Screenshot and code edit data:
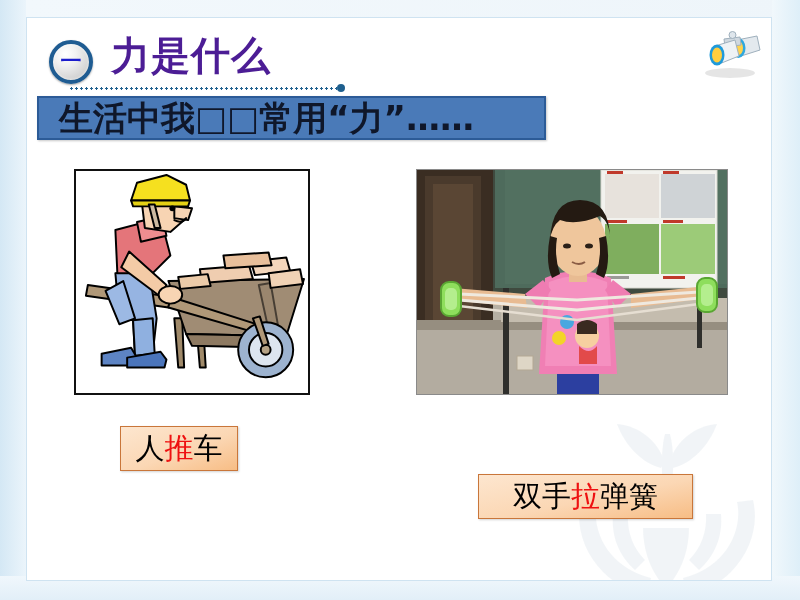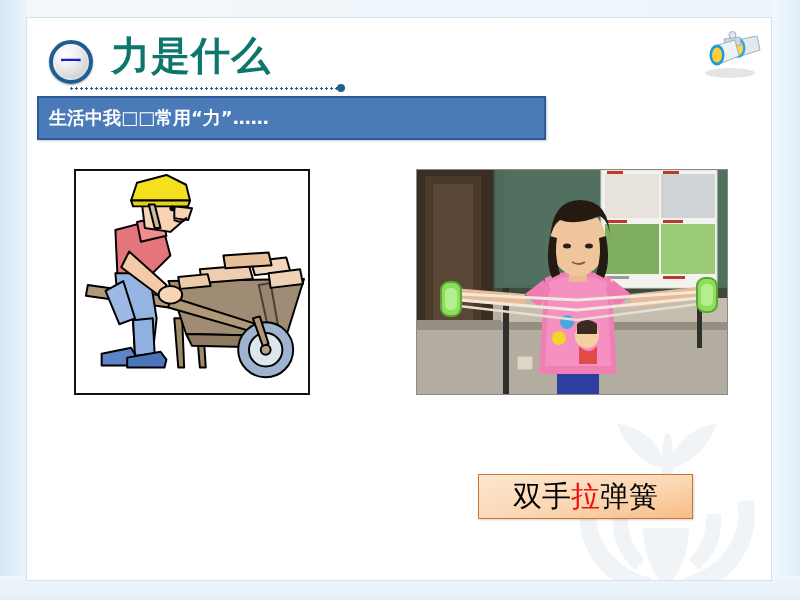--- a/index.html
+++ b/index.html
@@ -92,21 +92,21 @@
     color: #1b1ccc;
     font-size: 21px;
     line-height: 1;
     font-weight: bold;
     margin-top: -2px;
   }
   .title-text {
     position: absolute;
     left: 62px;
     top: 6px;
-    color: #0f766e;
+    color: #4c1d95;
     font-size: 39px;
     font-weight: bold;
     letter-spacing: 1px;
     white-space: nowrap;
     line-height: 1;
   }
   .title-underline {
     position: absolute;
     left: 42px;
     top: 68px;
@@ -139,24 +139,24 @@
     width: 509px;
     height: 44px;
     background: #4a7ab8;
     border: 2px solid #2c5b97;
     box-sizing: border-box;
     display: flex;
     align-items: center;
     box-shadow: 1px 1px 2px rgba(0,0,0,.22);
   }
   .banner-text {
-    color: #ffffff;
-    font-size: 18px;
+    color: #0f172a;
+    font-size: 34px;
     font-weight: bold;
-    padding-left: 10px;
+    padding-left: 20px;
     white-space: nowrap;
     letter-spacing: 0px;
     line-height: 1;
   }
 
   
   .pic-left {
     position: absolute;
     left: 47px;
     top: 151px;
@@ -397,20 +397,25 @@
         <path d="M42 130 L160 140 L282 128" stroke="#efe9df" stroke-width="3" fill="none"></path>
         <path d="M42 136 L160 150 L282 134" stroke="#e6ded2" stroke-width="2.5" fill="none"></path>
 
         <rect x="24" y="112" width="20" height="34" rx="8" fill="#8ede5c" stroke="#5aa633" stroke-width="2"></rect>
         <rect x="280" y="108" width="20" height="34" rx="8" fill="#8ede5c" stroke="#5aa633" stroke-width="2"></rect>
         <rect x="28" y="118" width="12" height="22" rx="5" fill="#b4ee8e"></rect>
         <rect x="284" y="114" width="12" height="22" rx="5" fill="#b4ee8e"></rect>
       </svg>
     </div>
 
+    <div class="caption caption-left">
+      <div class="caption-text">
+        <span>人</span><span class="hl-red">推</span><span>车</span>
+      </div>
+    </div>
 
     <div class="caption caption-right">
       <div class="caption-text">
         <span>双手</span><span class="hl-red">拉</span><span>弹簧</span>
       </div>
     </div>
 
   </div>
 </div>
 

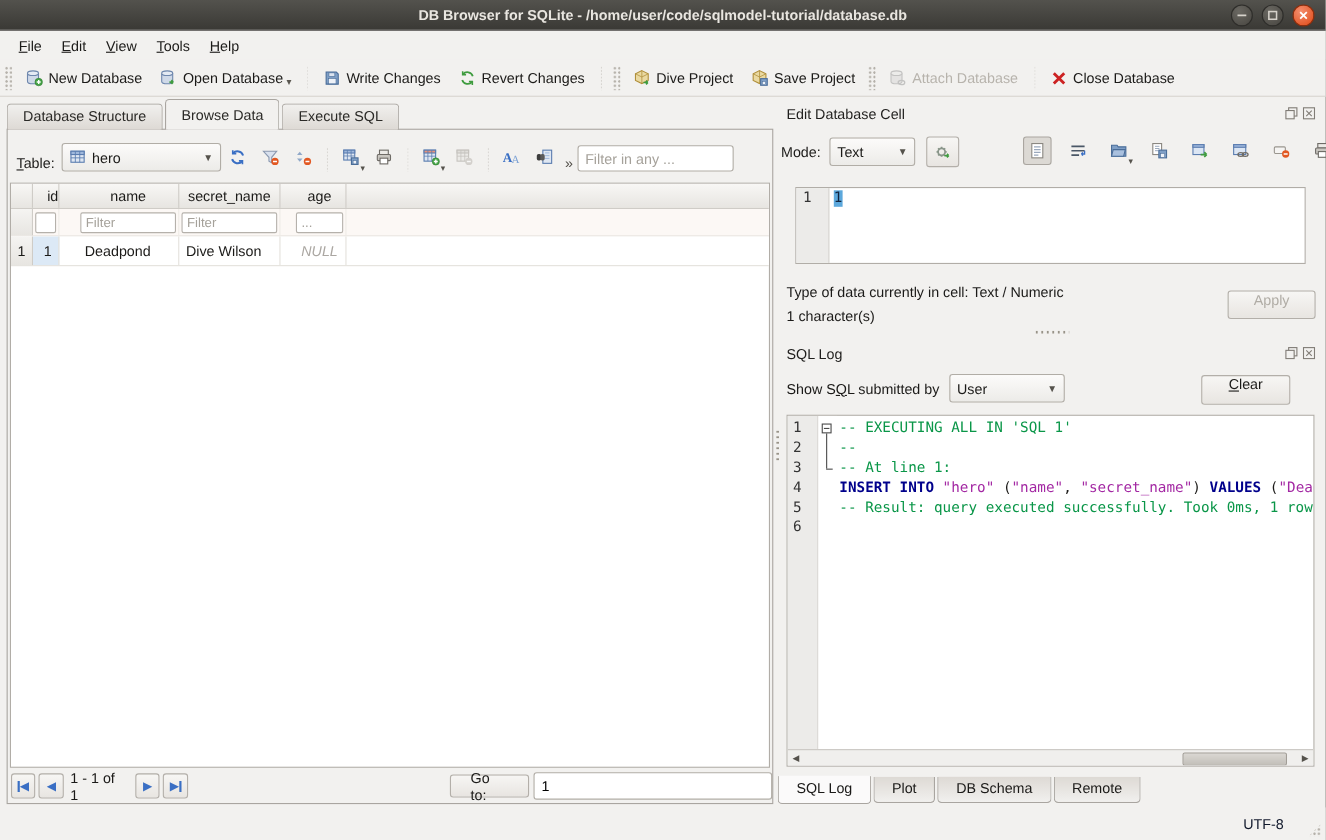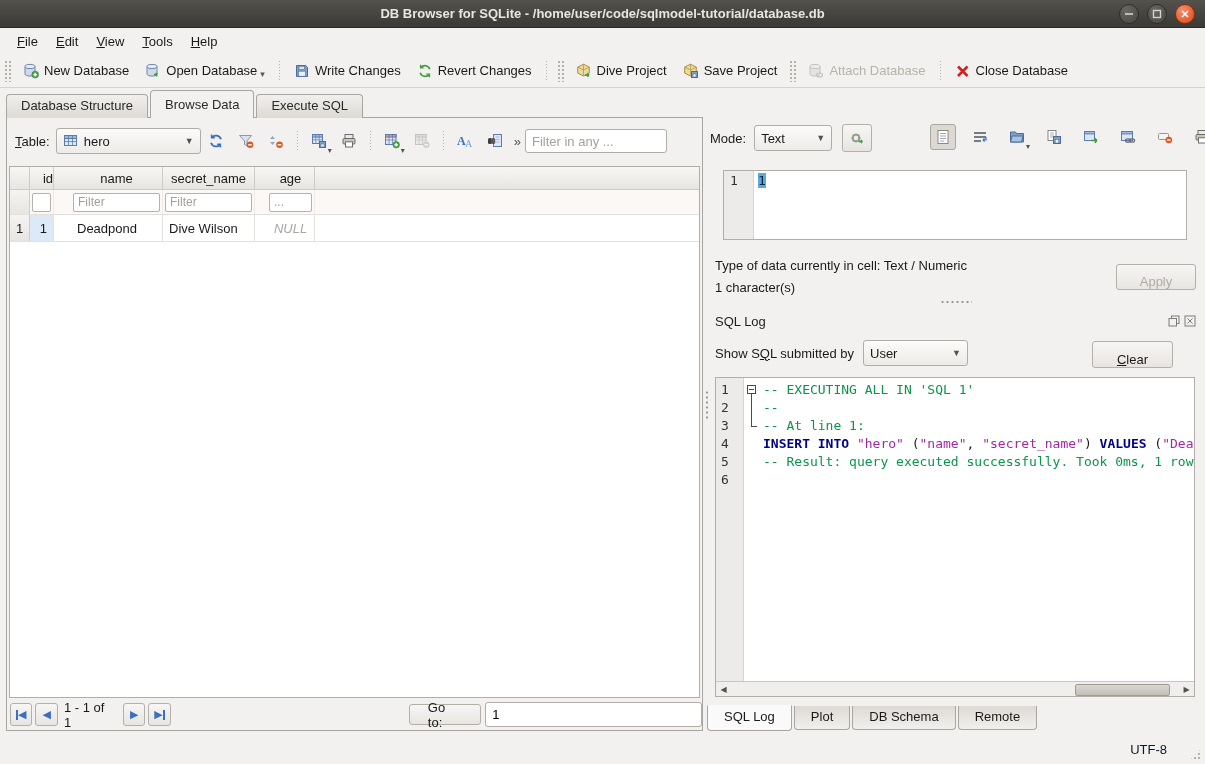--- a/index.html
+++ b/index.html
@@ -48,21 +48,21 @@
   .tab { height:24px; padding:3px 14px 0; border:1px solid #a9a5a0; border-bottom:none;
     border-radius:4px 4px 0 0; background:linear-gradient(#f1f0ee,#ddd9d4);
     margin-right:2px; color:#2b2a27; }
   .tab.active { height:28px; padding-top:6px; background:#f2f1ef; position:relative; z-index:4; }
 
   .tabpage { position:absolute; left:6px; top:117px; width:697px; height:614px;
     border:1px solid #a9a5a0; background:#f2f1ef; z-index:2; }
 
   
   .browse-controls { position:absolute; left:0; top:8px; width:695px; height:30px;
-    display:flex; align-items:center; }
+    display:flex; align-items:flex-end; }
   .lbl-table { margin-left:8px; margin-right:6px; }
   .combo { height:26px; border:1px solid #b1ada6; border-radius:3px;
     background:linear-gradient(#fcfbfa,#ecebe8); display:flex; align-items:center;
     padding:8px 6px; gap:5px; position:relative; }
   .combo .arrow { margin-left:auto; font-size:9px; color:#55524c; padding-left:8px; }
   .combo-table { width:145px; }
   .ibtn { width:26px; height:26px; display:flex; align-items:center; justify-content:center;
     border-radius:3px; position:relative; margin:0 2px; }
   .ibtn .mini-caret { position:absolute; right:0px; bottom:-1px; font-size:8px; color:#55524c; }
   .ibtn.pressed { background:#dcd9d4; border:1px solid #aaa6a0; }
@@ -129,21 +129,21 @@
     border:1px solid #b1ada7; background:#fff; display:flex;
     font-family:"DejaVu Sans Mono", monospace; font-size:13px; }
   .cell-gutter { width:30px; background:#ecebe9; border-right:1px solid #d8d5d0;
     padding:2px 0 0 6px; color:#333; }
   .cell-content { padding:2px 0 0 4px; }
   .sel-text { background:#5ca8dc; color:#10233f; }
 
   .type-info { position:absolute; left:5px; top:170px; }
   .char-count { position:absolute; left:5px; top:192px; }
   .btn { border:1px solid #b3afa9; border-radius:3px; background:linear-gradient(#f7f6f4,#e8e5e1);
-    display:flex; align-items:flex-end; justify-content:center; font-size:13px; }
+    display:flex; align-items:flex-start; justify-content:center; font-size:13px; }
   .apply-btn { position:absolute; left:406px; top:176px; width:80px; height:26px; color:#b0aca5; }
 
   .dots-h { position:absolute; left:230px; top:212px; width:32px; height:4px;
     background-image:radial-gradient(circle,#989388 1px,transparent 1.2px); background-size:5px 4px; }
 
   .sqllog-header { position:absolute; left:0; top:222px; width:490px; }
   .show-row { position:absolute; left:0; top:250px; width:490px; height:30px; display:flex; align-items:center; }
   .combo-user { width:105px; margin-left:9px; }
   .clear-btn { position:absolute; left:382px; top:253px; width:81px; height:27px; color:#1b1a18; }
 
@@ -444,20 +444,37 @@
       <input class="goto-input" value="1" style="">
     </div>
   </div>
 
   <div class="vsplit">
       <div class="dots"></div>
     </div>
 
   <div class="rightpanel">
 
+    <div class="dock-header" style="position:absolute;left:5px;top:4px;width:485px;">
+      <span class="dock-title">Edit Database Cell</span>
+      <span class="dock-btns">
+        <span class="dock-btn">
+            <svg width="12" height="12">
+              <rect x="3.5" y="1" width="7.5" height="7.5" fill="none" stroke="#807c76"></rect>
+              <rect x="1" y="3.5" width="7.5" height="7.5" fill="#f2f1ef" stroke="#807c76"></rect>
+            </svg>
+          </span>
+        <span class="dock-btn">
+            <svg width="12" height="12">
+              <rect x="1" y="1" width="10" height="10" fill="none" stroke="#807c76"></rect>
+              <path d="M3.5 3.5l5 5M8.5 3.5l-5 5" stroke="#807c76"></path>
+            </svg>
+          </span>
+      </span>
+    </div>
 
     <div class="mode-row">
       <span style="">Mode:</span>
       <div class="combo combo-mode">
         <span>Text</span>
         <span class="arrow">▼</span>
       </div>
       <div class="gearbtn">
         <svg class="icon16" viewBox="0 0 16 16">
             <circle cx="7" cy="8" r="3.2" fill="none" stroke="#8a968a" stroke-width="1.6"></circle>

• _Problem requirements_
Your answer should be a single number: how many lines in the data above include "relative"?

• _Task answer_
3